- Texte visé : Texte de la commission sur la proposition de loi constitutionnelle, modifiée par le Sénat, visant à accorder le droit de vote et d'éligibilité aux élections municipales aux étrangers non ressortissants de l'Union européenne résidant en France (n°149)., n° 2428-A0
- Stade de lecture : Deuxième lecture
- Examiné par : Assemblée nationale (séance publique)
Sous réserve de son traitement par les services de l'Assemblée nationale et de sa recevabilité
Rédiger ainsi cet article :
« L’article 88‑3 de la Constitution est complété par un alinéa ainsi rédigé :
« Le droit de vote et d’éligibilité aux élections municipales ne peut être accordé aux étrangers non ressortissants de l’Union européenne résidant en France que dans les cas où le pays d’origine de ces personnes reconnaît aux citoyens français des droits électoraux équivalents. »
L’extension du droit de vote aux étrangers non ressortissants de l’Union européenne constitue une modification constitutionnelle majeure, touchant directement la souveraineté nationale et la légitimité des élus locaux.
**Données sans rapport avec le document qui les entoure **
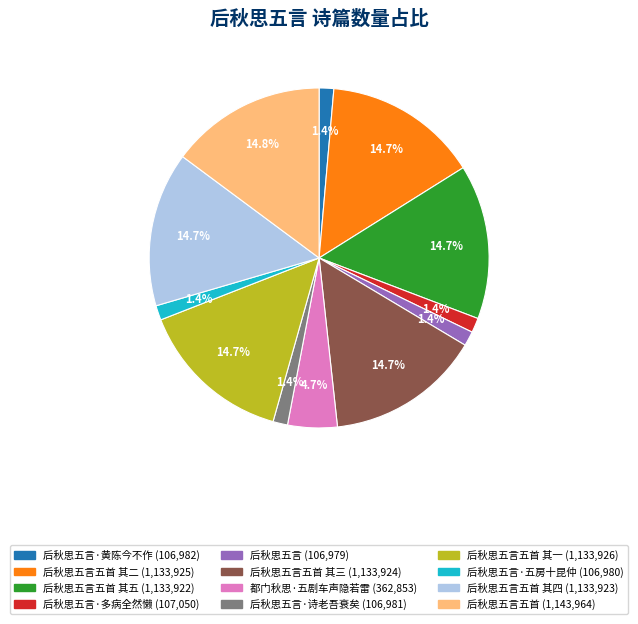

How many segments does this pie chart have?

12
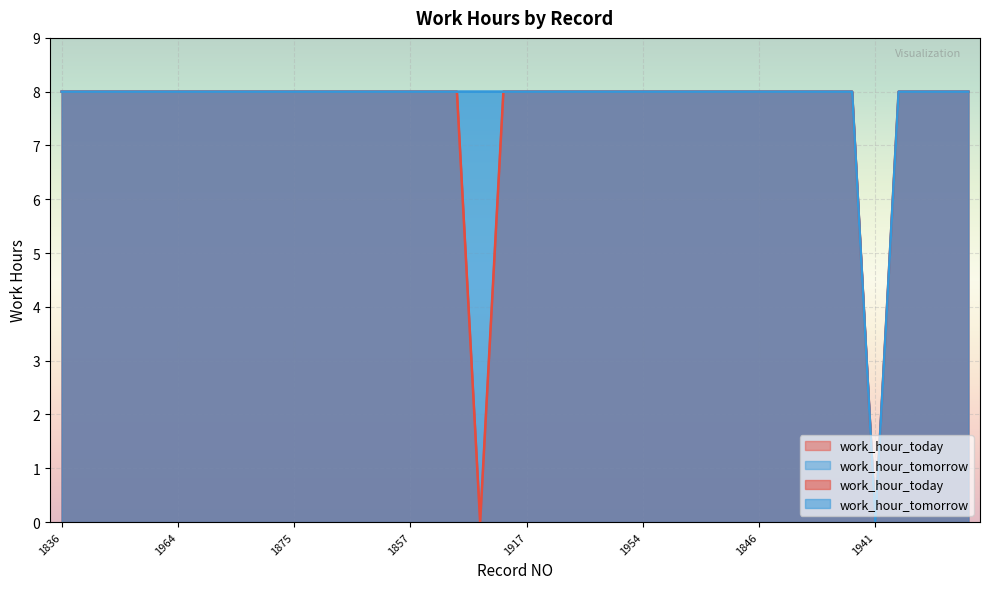

What is the value of the work_hour_today point at the 16th from the left?

8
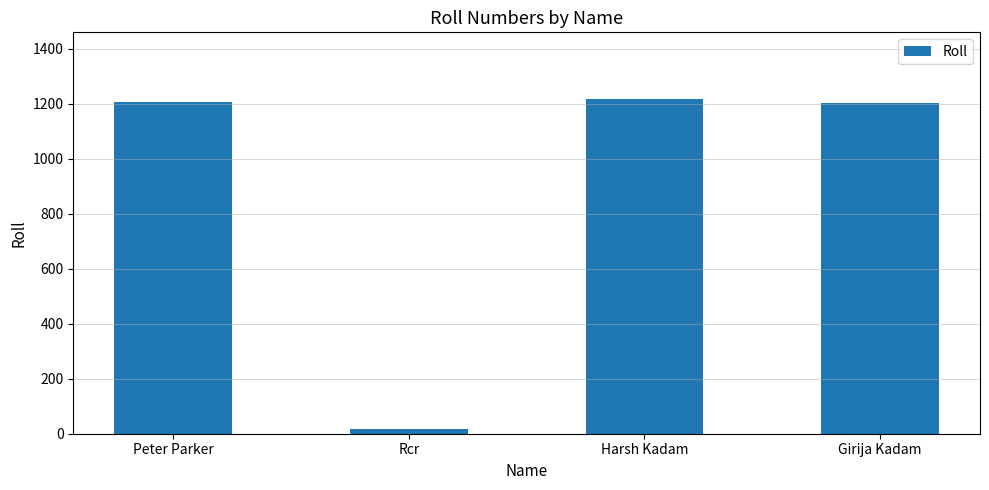

Which has a higher value, Rcr or Girija Kadam?

Girija Kadam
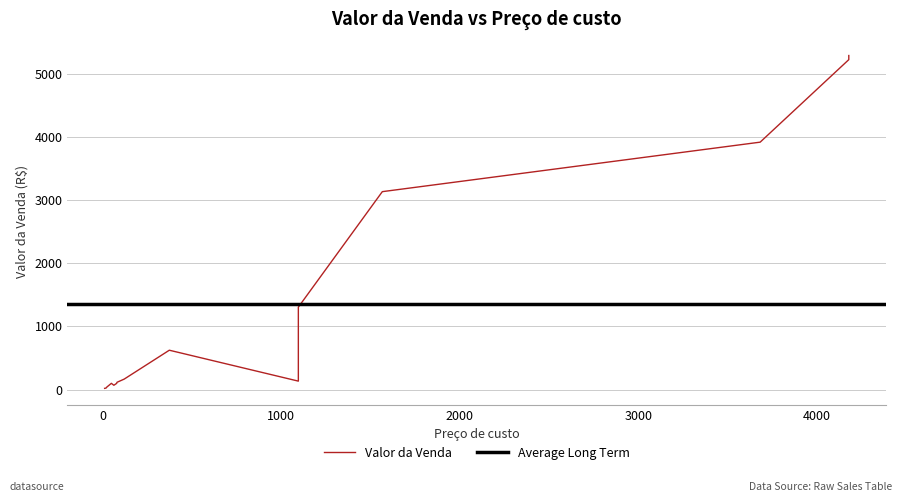

How many data points in Valor da Venda are above 135?

7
L’octroi de ce droit sans condition pourrait créer une situation où des ressortissants étrangers participeraient aux décisions locales en France, alors que les citoyens français résidant dans leur pays d’origine n’y bénéficient d’aucune réciprocité.
Le principe de réciprocité est un fondement classique du droit international et des relations bilatérales. Il permet de garantir que toute extension du droit de vote soit équitable et proportionnée, en évitant un déséquilibre entre les droits des citoyens français à l’étranger et ceux des résidents étrangers en France.
Ainsi, avant de modifier le droit électoral local, il est impératif d’exiger que les pays d’origine des personnes concernées accordent aux citoyens français des droits électoraux équivalents, en particulier le droit de vote aux élections municipales. Cette condition protège la souveraineté nationale et assure la cohérence et l’égalité du suffrage.
Le principe de réciprocité est un fondement du droit international. Il garantit une extension du suffrage équitable et proportionnée, protégeant la souveraineté nationale et la cohérence du système électoral.